(Collected data)
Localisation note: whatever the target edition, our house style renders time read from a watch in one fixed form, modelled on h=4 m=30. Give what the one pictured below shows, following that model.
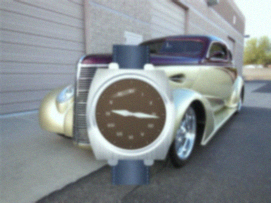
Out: h=9 m=16
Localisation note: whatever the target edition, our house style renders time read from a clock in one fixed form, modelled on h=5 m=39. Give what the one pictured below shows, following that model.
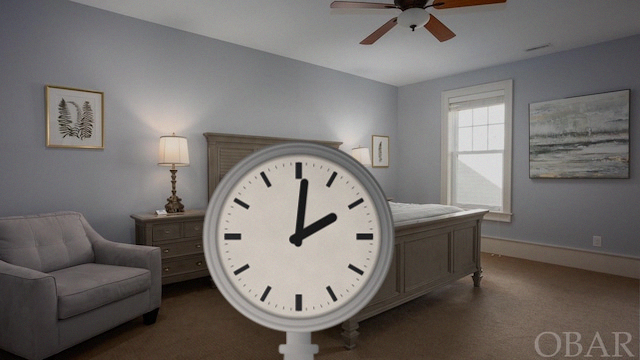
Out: h=2 m=1
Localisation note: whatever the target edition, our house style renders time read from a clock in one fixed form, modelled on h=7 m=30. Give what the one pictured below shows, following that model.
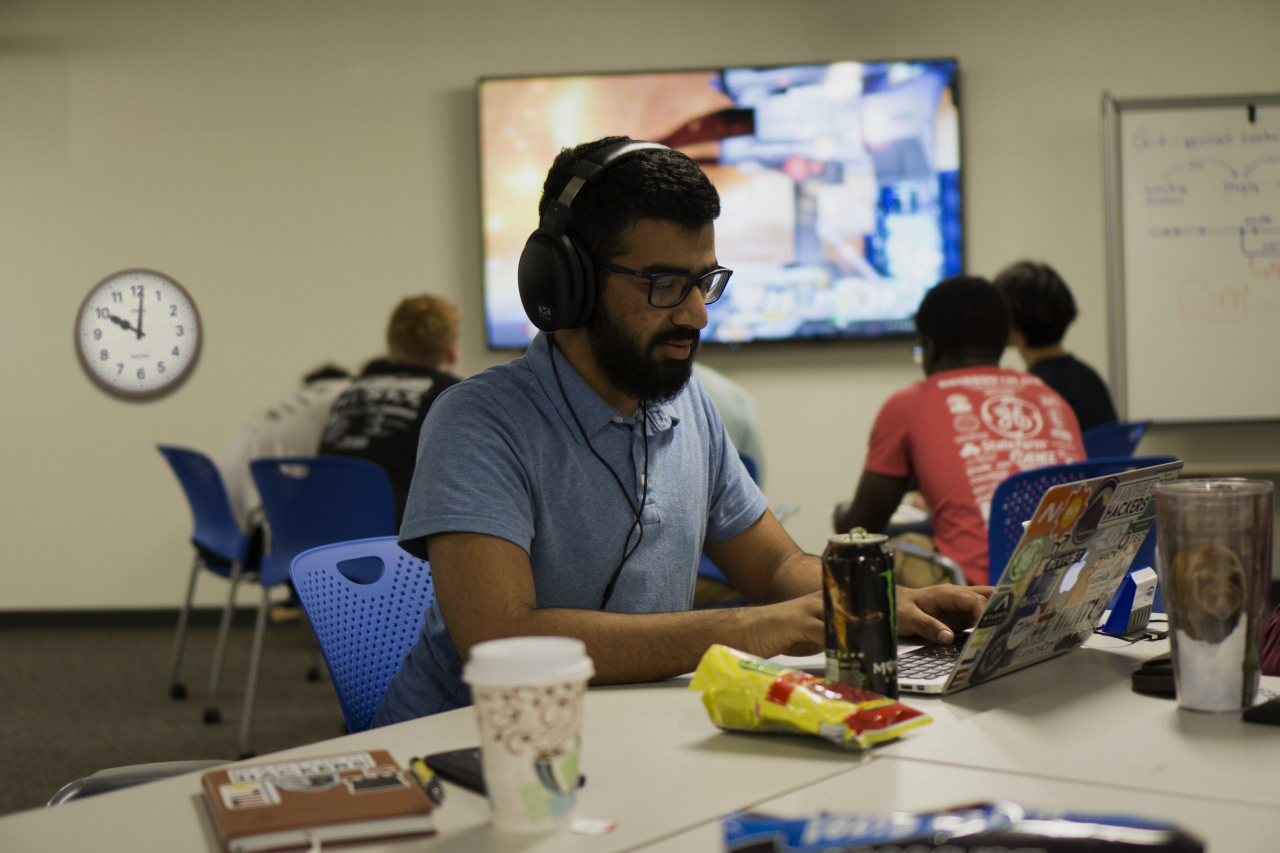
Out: h=10 m=1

Job
Rewrite every line of the items above as a numbered list. Skip any blank lines and leave out the pictures.

Written solution
1. Localisation note: whatever the target edition, our house style renders time read from a watch in one fixed form, modelled on h=4 m=30. Give what the one pictured below shows, following that model.
2. Out: h=9 m=16
3. Localisation note: whatever the target edition, our house style renders time read from a clock in one fixed form, modelled on h=5 m=39. Give what the one pictured below shows, following that model.
4. Out: h=2 m=1
5. Localisation note: whatever the target edition, our house style renders time read from a clock in one fixed form, modelled on h=7 m=30. Give what the one pictured below shows, following that model.
6. Out: h=10 m=1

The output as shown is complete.